Risks accentuate the bravery and tragic clarity of choice

DEREK BRIEN is the third. This year, he’s the third. The 36-year-old died at the mystically named Gorse Lea. They often do die somewhere beautifully named. Snaefell Mountain, Rhencullen, Stonebreakers Hut. Ballaugh Bridge. Greeba Castle. Lambfell Cottage. Peaceful names, remote places, sometimes on a majestic sweep of mountain with nothing but the stone walls and greenery. Laurel Bank. Gob-o-Geay. Glentramman.

Brien’s tragedy is piled high on the list of names of those who have perished at the Isle of Man TT and again brings us to one of the most defiant pieces of rock on the planet. Like Everest the island accepts the riders every year and every year it takes a few. The unofficial list now is 234 deaths, not including officials or spectators. Everest’s appetite is just short of that and lists vary but one estimate stops at 216 deaths with around 150 bodies still on the mountain.

Within a month Brien’s crash brings together two Irish people that died for the sports that thrilled them. On May 21st John Delaney failed to come down the mountain, the added anguish to his family being that his body remains in the Everest ice near the summit. Perhaps there is a strange comfort in that, and also for the family of Brien. What consumed both was more than a dalliance with the intrinsic appeal of danger but a relationship, familiar and natural, one that gave enormous pleasure.

The Isle of Man TT is as stunning a spectacle as you will ever see.
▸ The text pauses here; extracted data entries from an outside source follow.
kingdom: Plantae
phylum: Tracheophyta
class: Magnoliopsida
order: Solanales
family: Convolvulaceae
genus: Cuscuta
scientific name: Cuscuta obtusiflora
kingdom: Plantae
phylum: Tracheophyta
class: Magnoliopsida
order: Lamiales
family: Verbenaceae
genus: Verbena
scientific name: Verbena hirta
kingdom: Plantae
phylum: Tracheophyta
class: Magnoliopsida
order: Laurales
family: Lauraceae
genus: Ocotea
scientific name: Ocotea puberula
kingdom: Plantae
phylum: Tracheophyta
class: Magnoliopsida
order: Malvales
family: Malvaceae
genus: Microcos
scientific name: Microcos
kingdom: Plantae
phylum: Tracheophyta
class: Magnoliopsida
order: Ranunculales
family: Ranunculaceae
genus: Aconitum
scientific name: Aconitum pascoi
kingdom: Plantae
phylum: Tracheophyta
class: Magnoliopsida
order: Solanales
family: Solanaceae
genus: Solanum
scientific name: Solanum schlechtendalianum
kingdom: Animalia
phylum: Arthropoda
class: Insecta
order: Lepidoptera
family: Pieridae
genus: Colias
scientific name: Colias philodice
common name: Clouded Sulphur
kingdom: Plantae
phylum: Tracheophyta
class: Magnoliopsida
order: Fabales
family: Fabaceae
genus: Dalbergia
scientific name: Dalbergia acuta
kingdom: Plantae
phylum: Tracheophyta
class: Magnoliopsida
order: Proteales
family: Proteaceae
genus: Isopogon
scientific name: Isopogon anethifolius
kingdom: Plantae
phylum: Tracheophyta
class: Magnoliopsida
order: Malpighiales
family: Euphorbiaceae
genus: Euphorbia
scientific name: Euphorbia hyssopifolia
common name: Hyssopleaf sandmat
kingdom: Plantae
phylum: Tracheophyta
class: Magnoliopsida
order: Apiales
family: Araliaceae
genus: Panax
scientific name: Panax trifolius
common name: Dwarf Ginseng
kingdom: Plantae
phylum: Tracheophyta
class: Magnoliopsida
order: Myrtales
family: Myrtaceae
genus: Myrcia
It is a place where mortality is force fed, where the riders appear to go too fast into bends but somehow come out the far side, where they rear out of the seat to use their bodies as air brakes, smash into birds at 180mph, hit sticks on the road, find slippery bits of white line on hairpin bends. It is the community as much as the sports themselves that are the attraction.

Extreme bike racing and mountaineering are lifestyles and asking people to stop contributing to the body count is to ask them to change their lives because of our own buttoned-up sensibilities and infatuation with living safe and long. It is to say that doing one thing with a life is better than another. In that debate the bravery and the tragic clarity of choice of O’Brien and Delaney seems a creditable one to take.